Segment Start: Data extract

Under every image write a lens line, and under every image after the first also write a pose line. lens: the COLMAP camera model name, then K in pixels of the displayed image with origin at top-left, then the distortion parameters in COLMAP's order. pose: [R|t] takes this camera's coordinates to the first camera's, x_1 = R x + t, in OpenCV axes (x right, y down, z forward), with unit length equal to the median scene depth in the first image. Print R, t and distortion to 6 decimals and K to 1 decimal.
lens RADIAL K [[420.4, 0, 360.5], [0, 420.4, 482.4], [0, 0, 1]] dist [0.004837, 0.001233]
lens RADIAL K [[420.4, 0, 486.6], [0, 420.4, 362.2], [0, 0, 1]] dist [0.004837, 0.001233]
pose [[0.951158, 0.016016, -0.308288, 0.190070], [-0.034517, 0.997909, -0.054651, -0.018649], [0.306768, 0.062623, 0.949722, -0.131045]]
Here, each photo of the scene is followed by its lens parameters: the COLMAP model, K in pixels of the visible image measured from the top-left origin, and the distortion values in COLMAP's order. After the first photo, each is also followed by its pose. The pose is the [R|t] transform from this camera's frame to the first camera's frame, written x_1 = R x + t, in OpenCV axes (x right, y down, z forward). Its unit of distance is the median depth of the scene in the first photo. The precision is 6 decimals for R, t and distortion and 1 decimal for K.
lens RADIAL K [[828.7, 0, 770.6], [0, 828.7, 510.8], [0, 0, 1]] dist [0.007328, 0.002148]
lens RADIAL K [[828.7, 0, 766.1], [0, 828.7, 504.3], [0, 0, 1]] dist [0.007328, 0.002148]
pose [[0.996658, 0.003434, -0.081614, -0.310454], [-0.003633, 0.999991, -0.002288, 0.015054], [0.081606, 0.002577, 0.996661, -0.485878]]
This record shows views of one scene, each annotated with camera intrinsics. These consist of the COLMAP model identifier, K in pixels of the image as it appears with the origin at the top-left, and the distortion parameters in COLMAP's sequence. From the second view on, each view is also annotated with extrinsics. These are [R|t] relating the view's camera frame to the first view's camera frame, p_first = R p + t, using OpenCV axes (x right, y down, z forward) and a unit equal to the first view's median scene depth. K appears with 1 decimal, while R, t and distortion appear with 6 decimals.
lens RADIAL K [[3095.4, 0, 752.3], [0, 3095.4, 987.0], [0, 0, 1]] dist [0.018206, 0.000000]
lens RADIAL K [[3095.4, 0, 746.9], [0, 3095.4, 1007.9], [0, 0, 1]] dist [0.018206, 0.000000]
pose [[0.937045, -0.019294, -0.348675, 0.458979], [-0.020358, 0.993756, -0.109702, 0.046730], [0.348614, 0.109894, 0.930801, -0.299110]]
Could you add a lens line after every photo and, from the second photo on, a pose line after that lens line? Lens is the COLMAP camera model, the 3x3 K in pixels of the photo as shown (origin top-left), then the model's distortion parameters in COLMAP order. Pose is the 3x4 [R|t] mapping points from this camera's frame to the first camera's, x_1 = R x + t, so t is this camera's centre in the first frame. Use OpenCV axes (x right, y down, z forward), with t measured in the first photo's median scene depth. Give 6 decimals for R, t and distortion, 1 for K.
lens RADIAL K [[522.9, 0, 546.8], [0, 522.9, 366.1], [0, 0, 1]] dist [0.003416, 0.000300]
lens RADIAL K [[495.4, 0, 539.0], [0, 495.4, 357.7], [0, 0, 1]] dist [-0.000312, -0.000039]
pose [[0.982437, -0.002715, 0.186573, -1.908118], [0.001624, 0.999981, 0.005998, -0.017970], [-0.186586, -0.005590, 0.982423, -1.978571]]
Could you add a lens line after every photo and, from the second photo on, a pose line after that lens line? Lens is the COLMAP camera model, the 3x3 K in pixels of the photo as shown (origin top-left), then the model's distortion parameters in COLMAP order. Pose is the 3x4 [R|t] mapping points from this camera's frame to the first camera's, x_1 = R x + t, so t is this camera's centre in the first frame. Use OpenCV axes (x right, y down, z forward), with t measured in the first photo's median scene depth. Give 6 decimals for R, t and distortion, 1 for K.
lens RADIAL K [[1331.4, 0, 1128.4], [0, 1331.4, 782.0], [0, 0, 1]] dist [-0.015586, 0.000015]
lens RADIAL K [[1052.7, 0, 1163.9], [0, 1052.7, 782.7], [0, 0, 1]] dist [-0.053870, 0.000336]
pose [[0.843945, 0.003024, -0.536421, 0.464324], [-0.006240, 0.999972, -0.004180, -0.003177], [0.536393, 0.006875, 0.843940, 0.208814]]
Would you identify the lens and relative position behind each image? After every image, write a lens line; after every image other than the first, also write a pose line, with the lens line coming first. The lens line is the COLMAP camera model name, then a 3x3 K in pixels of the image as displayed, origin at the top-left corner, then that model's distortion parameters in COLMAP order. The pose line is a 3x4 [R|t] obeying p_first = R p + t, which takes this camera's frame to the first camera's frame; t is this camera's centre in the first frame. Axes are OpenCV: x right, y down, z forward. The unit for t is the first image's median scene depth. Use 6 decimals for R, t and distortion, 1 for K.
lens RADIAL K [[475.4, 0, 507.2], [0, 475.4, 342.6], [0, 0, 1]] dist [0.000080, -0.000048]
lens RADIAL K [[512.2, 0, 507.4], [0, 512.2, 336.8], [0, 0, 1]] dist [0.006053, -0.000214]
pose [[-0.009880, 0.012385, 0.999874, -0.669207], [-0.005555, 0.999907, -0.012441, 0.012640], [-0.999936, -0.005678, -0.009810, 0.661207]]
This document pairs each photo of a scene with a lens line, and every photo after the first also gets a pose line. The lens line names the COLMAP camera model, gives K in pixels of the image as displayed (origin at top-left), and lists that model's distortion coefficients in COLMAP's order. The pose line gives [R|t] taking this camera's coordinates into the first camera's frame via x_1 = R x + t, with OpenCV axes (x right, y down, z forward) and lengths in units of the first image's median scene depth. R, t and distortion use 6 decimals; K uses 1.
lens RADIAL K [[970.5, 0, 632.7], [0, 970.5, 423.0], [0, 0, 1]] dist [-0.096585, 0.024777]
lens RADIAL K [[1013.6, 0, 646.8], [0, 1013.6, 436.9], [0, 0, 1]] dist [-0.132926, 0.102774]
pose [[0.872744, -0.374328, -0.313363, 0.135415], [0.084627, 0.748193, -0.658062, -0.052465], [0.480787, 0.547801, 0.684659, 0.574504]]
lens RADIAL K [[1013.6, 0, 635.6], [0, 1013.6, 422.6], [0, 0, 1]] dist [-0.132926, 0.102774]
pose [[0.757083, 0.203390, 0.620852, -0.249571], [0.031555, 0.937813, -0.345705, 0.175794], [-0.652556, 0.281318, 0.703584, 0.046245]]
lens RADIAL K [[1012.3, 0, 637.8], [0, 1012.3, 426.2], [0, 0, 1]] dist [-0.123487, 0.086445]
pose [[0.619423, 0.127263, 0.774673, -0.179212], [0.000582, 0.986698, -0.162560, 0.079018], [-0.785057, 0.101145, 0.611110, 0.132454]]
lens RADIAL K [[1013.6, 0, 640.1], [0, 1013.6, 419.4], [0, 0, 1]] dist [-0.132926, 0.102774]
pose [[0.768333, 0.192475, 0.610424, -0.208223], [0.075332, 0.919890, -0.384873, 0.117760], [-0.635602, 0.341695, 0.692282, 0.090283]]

Segment End: Data extract

Requirement: Quote the data in full, keeping each word unchanged.

Task response:
Under every image write a lens line, and under every image after the first also write a pose line. lens: the COLMAP camera model name, then K in pixels of the displayed image with origin at top-left, then the distortion parameters in COLMAP's order. pose: [R|t] takes this camera's coordinates to the first camera's, x_1 = R x + t, in OpenCV axes (x right, y down, z forward), with unit length equal to the median scene depth in the first image. Print R, t and distortion to 6 decimals and K to 1 decimal.
lens RADIAL K [[420.4, 0, 360.5], [0, 420.4, 482.4], [0, 0, 1]] dist [0.004837, 0.001233]
lens RADIAL K [[420.4, 0, 486.6], [0, 420.4, 362.2], [0, 0, 1]] dist [0.004837, 0.001233]
pose [[0.951158, 0.016016, -0.308288, 0.190070], [-0.034517, 0.997909, -0.054651, -0.018649], [0.306768, 0.062623, 0.949722, -0.131045]]
Here, each photo of the scene is followed by its lens parameters: the COLMAP model, K in pixels of the visible image measured from the top-left origin, and the distortion values in COLMAP's order. After the first photo, each is also followed by its pose. The pose is the [R|t] transform from this camera's frame to the first camera's frame, written x_1 = R x + t, in OpenCV axes (x right, y down, z forward). Its unit of distance is the median depth of the scene in the first photo. The precision is 6 decimals for R, t and distortion and 1 decimal for K.
lens RADIAL K [[828.7, 0, 770.6], [0, 828.7, 510.8], [0, 0, 1]] dist [0.007328, 0.002148]
lens RADIAL K [[828.7, 0, 766.1], [0, 828.7, 504.3], [0, 0, 1]] dist [0.007328, 0.002148]
pose [[0.996658, 0.003434, -0.081614, -0.310454], [-0.003633, 0.999991, -0.002288, 0.015054], [0.081606, 0.002577, 0.996661, -0.485878]]
This record shows views of one scene, each annotated with camera intrinsics. These consist of the COLMAP model identifier, K in pixels of the image as it appears with the origin at the top-left, and the distortion parameters in COLMAP's sequence. From the second view on, each view is also annotated with extrinsics. These are [R|t] relating the view's camera frame to the first view's camera frame, p_first = R p + t, using OpenCV axes (x right, y down, z forward) and a unit equal to the first view's median scene depth. K appears with 1 decimal, while R, t and distortion appear with 6 decimals.
lens RADIAL K [[3095.4, 0, 752.3], [0, 3095.4, 987.0], [0, 0, 1]] dist [0.018206, 0.000000]
lens RADIAL K [[3095.4, 0, 746.9], [0, 3095.4, 1007.9], [0, 0, 1]] dist [0.018206, 0.000000]
pose [[0.937045, -0.019294, -0.348675, 0.458979], [-0.020358, 0.993756, -0.109702, 0.046730], [0.348614, 0.109894, 0.930801, -0.299110]]
Could you add a lens line after every photo and, from the second photo on, a pose line after that lens line? Lens is the COLMAP camera model, the 3x3 K in pixels of the photo as shown (origin top-left), then the model's distortion parameters in COLMAP order. Pose is the 3x4 [R|t] mapping points from this camera's frame to the first camera's, x_1 = R x + t, so t is this camera's centre in the first frame. Use OpenCV axes (x right, y down, z forward), with t measured in the first photo's median scene depth. Give 6 decimals for R, t and distortion, 1 for K.
lens RADIAL K [[522.9, 0, 546.8], [0, 522.9, 366.1], [0, 0, 1]] dist [0.003416, 0.000300]
lens RADIAL K [[495.4, 0, 539.0], [0, 495.4, 357.7], [0, 0, 1]] dist [-0.000312, -0.000039]
pose [[0.982437, -0.002715, 0.186573, -1.908118], [0.001624, 0.999981, 0.005998, -0.017970], [-0.186586, -0.005590, 0.982423, -1.978571]]
Could you add a lens line after every photo and, from the second photo on, a pose line after that lens line? Lens is the COLMAP camera model, the 3x3 K in pixels of the photo as shown (origin top-left), then the model's distortion parameters in COLMAP order. Pose is the 3x4 [R|t] mapping points from this camera's frame to the first camera's, x_1 = R x + t, so t is this camera's centre in the first frame. Use OpenCV axes (x right, y down, z forward), with t measured in the first photo's median scene depth. Give 6 decimals for R, t and distortion, 1 for K.
lens RADIAL K [[1331.4, 0, 1128.4], [0, 1331.4, 782.0], [0, 0, 1]] dist [-0.015586, 0.000015]
lens RADIAL K [[1052.7, 0, 1163.9], [0, 1052.7, 782.7], [0, 0, 1]] dist [-0.053870, 0.000336]
pose [[0.843945, 0.003024, -0.536421, 0.464324], [-0.006240, 0.999972, -0.004180, -0.003177], [0.536393, 0.006875, 0.843940, 0.208814]]
Would you identify the lens and relative position behind each image? After every image, write a lens line; after every image other than the first, also write a pose line, with the lens line coming first. The lens line is the COLMAP camera model name, then a 3x3 K in pixels of the image as displayed, origin at the top-left corner, then that model's distortion parameters in COLMAP order. The pose line is a 3x4 [R|t] obeying p_first = R p + t, which takes this camera's frame to the first camera's frame; t is this camera's centre in the first frame. Axes are OpenCV: x right, y down, z forward. The unit for t is the first image's median scene depth. Use 6 decimals for R, t and distortion, 1 for K.
lens RADIAL K [[475.4, 0, 507.2], [0, 475.4, 342.6], [0, 0, 1]] dist [0.000080, -0.000048]
lens RADIAL K [[512.2, 0, 507.4], [0, 512.2, 336.8], [0, 0, 1]] dist [0.006053, -0.000214]
pose [[-0.009880, 0.012385, 0.999874, -0.669207], [-0.005555, 0.999907, -0.012441, 0.012640], [-0.999936, -0.005678, -0.009810, 0.661207]]
This document pairs each photo of a scene with a lens line, and every photo after the first also gets a pose line. The lens line names the COLMAP camera model, gives K in pixels of the image as displayed (origin at top-left), and lists that model's distortion coefficients in COLMAP's order. The pose line gives [R|t] taking this camera's coordinates into the first camera's frame via x_1 = R x + t, with OpenCV axes (x right, y down, z forward) and lengths in units of the first image's median scene depth. R, t and distortion use 6 decimals; K uses 1.
lens RADIAL K [[970.5, 0, 632.7], [0, 970.5, 423.0], [0, 0, 1]] dist [-0.096585, 0.024777]
lens RADIAL K [[1013.6, 0, 646.8], [0, 1013.6, 436.9], [0, 0, 1]] dist [-0.132926, 0.102774]
pose [[0.872744, -0.374328, -0.313363, 0.135415], [0.084627, 0.748193, -0.658062, -0.052465], [0.480787, 0.547801, 0.684659, 0.574504]]
lens RADIAL K [[1013.6, 0, 635.6], [0, 1013.6, 422.6], [0, 0, 1]] dist [-0.132926, 0.102774]
pose [[0.757083, 0.203390, 0.620852, -0.249571], [0.031555, 0.937813, -0.345705, 0.175794], [-0.652556, 0.281318, 0.703584, 0.046245]]
lens RADIAL K [[1012.3, 0, 637.8], [0, 1012.3, 426.2], [0, 0, 1]] dist [-0.123487, 0.086445]
pose [[0.619423, 0.127263, 0.774673, -0.179212], [0.000582, 0.986698, -0.162560, 0.079018], [-0.785057, 0.101145, 0.611110, 0.132454]]
lens RADIAL K [[1013.6, 0, 640.1], [0, 1013.6, 419.4], [0, 0, 1]] dist [-0.132926, 0.102774]
pose [[0.768333, 0.192475, 0.610424, -0.208223], [0.075332, 0.919890, -0.384873, 0.117760], [-0.635602, 0.341695, 0.692282, 0.090283]]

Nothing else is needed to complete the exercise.